(Selected passage begins)

Time Series Forecasting for Weather Prediction

Problem Statement

Weather forecasting is critical for agriculture, transportation, energy management, and disaster preparedness. Traditional weather models rely on complex physical simulations, but data-driven approaches using historical weather data can provide complementary insights and short-term predictions.

This example demonstrates building a time series forecasting system for weather prediction using statistical and machine learning approaches, focusing on:

  • Temperature forecasting using ARIMA and machine learning models
  • Feature engineering for temporal patterns
  • Model evaluation and comparison
  • Production-ready deployment considerations

Business Value

  • Agriculture: Optimize irrigation and crop protection schedules
  • Energy: Predict demand and optimize grid management
  • Transportation: Improve route planning and safety measures
  • Emergency Services: Better resource allocation for weather events

Key Challenges

  1. Seasonal patterns: Daily, weekly, and yearly cycles in weather data
  2. Non-stationarity: Weather patterns change over time
  3. Missing data: Sensor failures and data transmission issues
  4. Multiple variables: Temperature, humidity, wind speed, precipitation

Data Storage Options

The pipeline supports saving processed weather data to either:

Apache Iceberg (Local)

  • Default choice: Local Iceberg tables for fast, ACID-compliant storage
  • Benefits: Schema evolution, time travel, optimized for analytics
  • Location: /app/data/iceberg/

PostgreSQL Database

  • Alternative: Relational database storage with SQL access
  • Requirements: PostgreSQL service running (use docker-compose --profile with-postgres up)
  • Benefits: SQL queries, transactions, joins with other data

The system automatically tries Iceberg first, then falls back to PostgreSQL if available.

(Selected passage ends)

Work instruction A:
List every line of the rows that contains the string "What".

(Dataset begins)

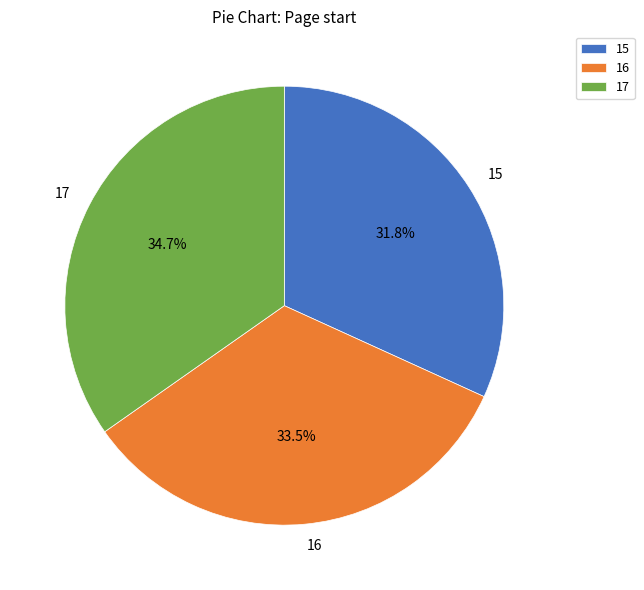

What is the smallest slice in the pie chart?

15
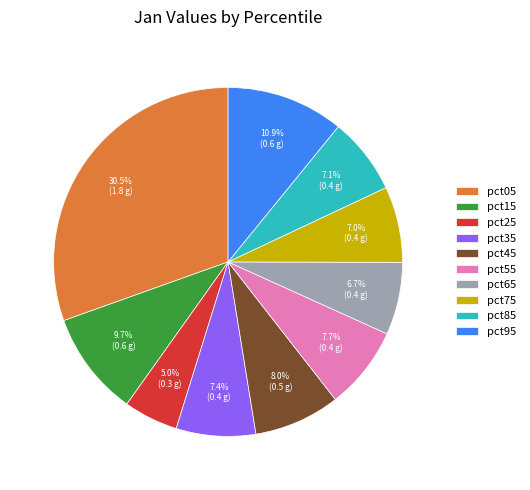

What portion of the pie excludes pct75?

93.0%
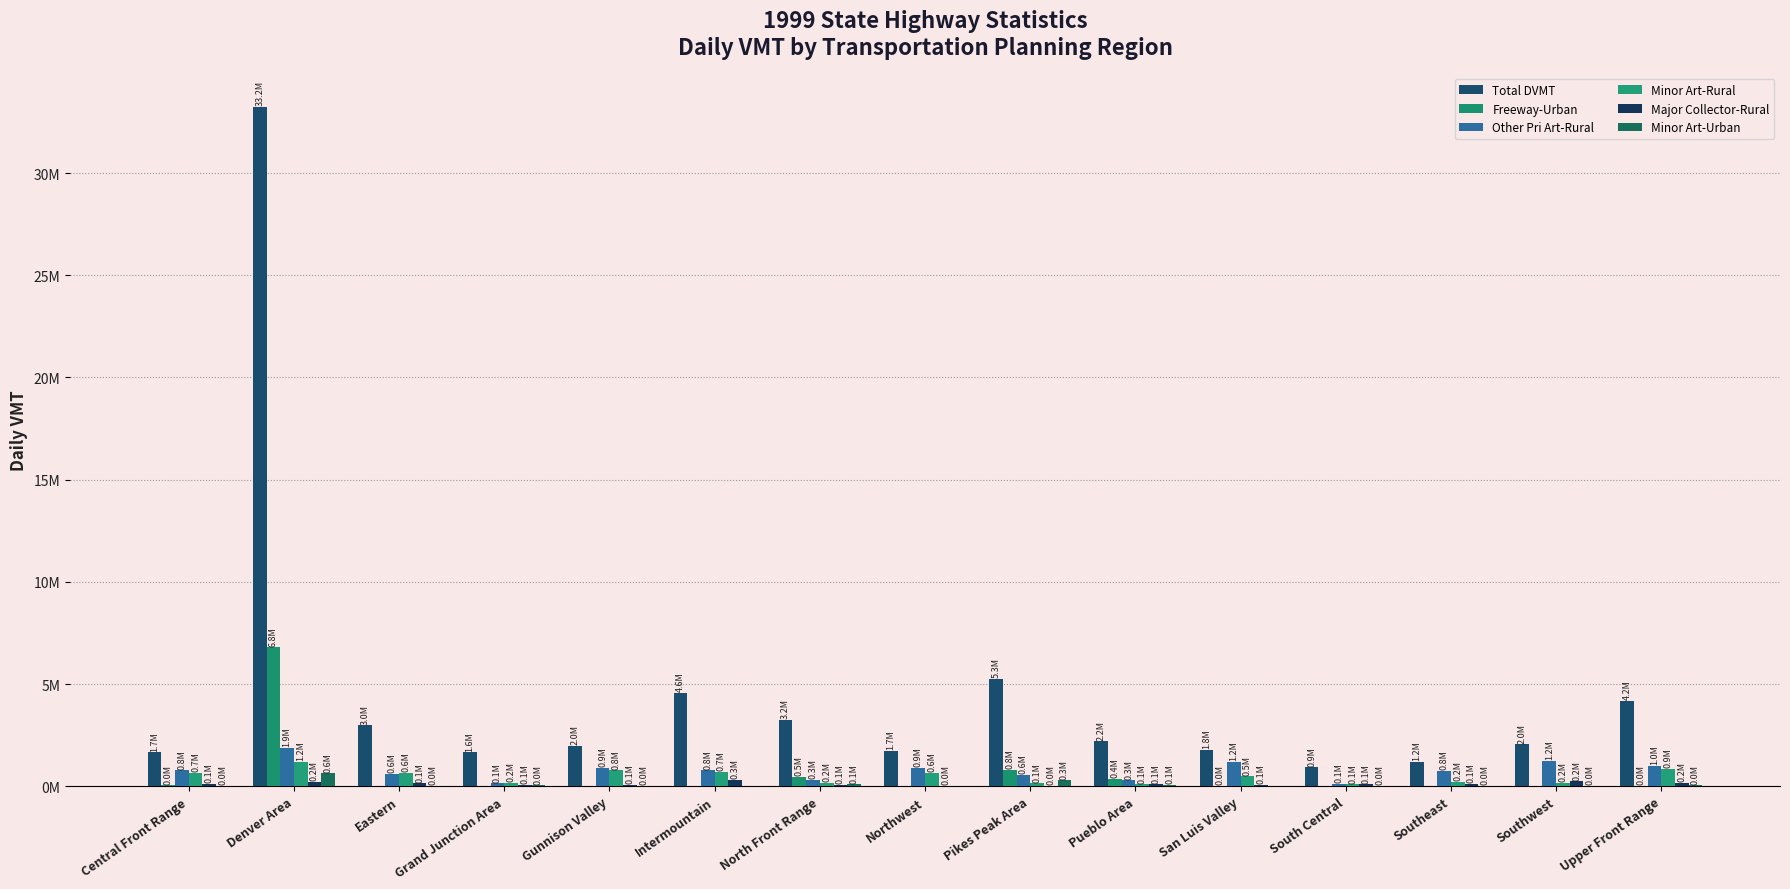

Are the bars grouped side by side (vs. stacked)?

Yes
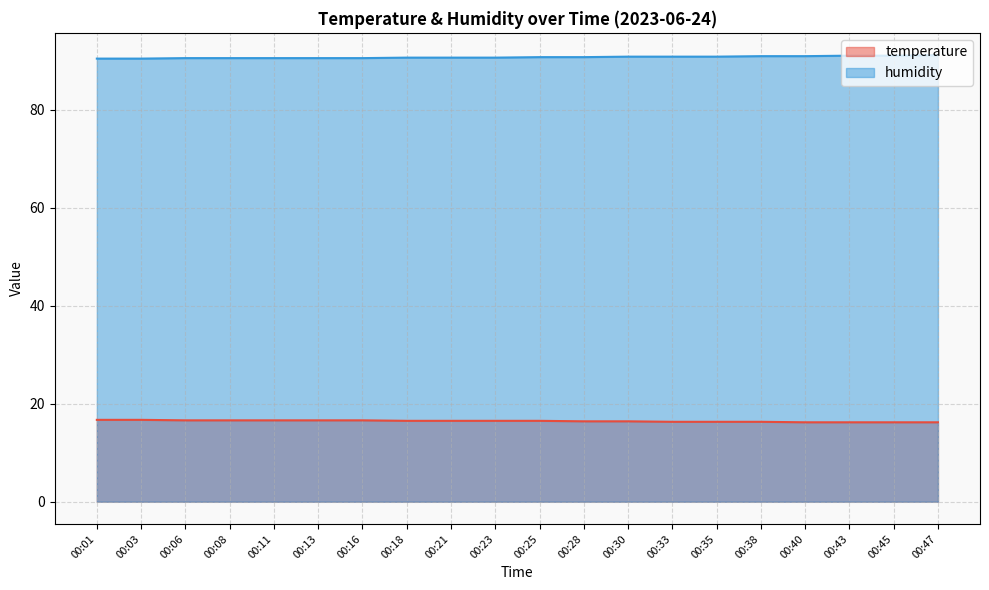

What are all the series names shown in the legend?

temperature, humidity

(Dataset ends)

Work instruction B:
Extend the weather forecasting page from the point where it stops.

Answer box A:
What is the smallest slice in the pie chart?
What portion of the pie excludes pct75?
What are all the series names shown in the legend?

Answer box B:
Architecture

┌─────────────────┐    ┌──────────────────┐    ┌─────────────────┐
│   Weather Data  │    │  Feature         │    │   Forecasting   │
│   (Delta/CSV)   │───▶│  Engineering    │───▶│   Models        │
│                 │    │                  │    │                 │
│ • Temperature   │    │ • Temporal       │    │ • ARIMA         │
│ • Humidity      │    │ • Lag Features   │    │ • Random Forest │
│ • Wind Speed    │    │ • Rolling Stats  │    │ • XGBoost       │
└─────────────────┘    └──────────────────┘    └─────────────────┘
                                                        │
┌─────────────────┐    ┌──────────────────┐    ┌─────────────────┐
│   Evaluation    │    │   Comparison     │    │   Results       │
│   Metrics       │◀───│   & Selection    │───▶│   & Insights    │
│                 │    │                  │    │                 │
│ • MAE/RMSE      │    │ • Model Comp.    │    │ • Forecasts     │
│ • MAPE          │    │ • Best Model     │    │ • Visualizations│
│ • R² Score      │    │ • Performance    │    │ • Analysis      │
└─────────────────┘    └──────────────────┘    └─────────────────┘

Key Components

1. Data Loading & Preprocessing

  • WeatherDataLoader: Handles data ingestion from Delta tables or CSV files
  • FeatureEngineer: Creates temporal features and lag variables
  • Data Validation: Ensures data quality and handles missing values

2. Forecasting Models

Statistical Models

  • ARIMA: AutoRegressive Integrated Moving Average for univariate forecasting
  • Auto ARIMA: Automatic parameter selection for ARIMA models

Machine Learning Models

  • Random Forest: Ensemble method capturing non-linear relationships
  • XGBoost: Gradient boosting with excellent performance

3. Model Evaluation

  • MAE (Mean Absolute Error): Average absolute prediction error
  • RMSE (Root Mean Square Error): Square root of mean squared error
  • MAPE (Mean Absolute Percentage Error): Percentage-based error metric
  • R² Score: Proportion of variance explained by the model

Running the Example

Prerequisites

pip install -r requirements.txt

Basic Demo

python solution.py

This will:

  1. Generate sample weather data (6 months of hourly temperature data)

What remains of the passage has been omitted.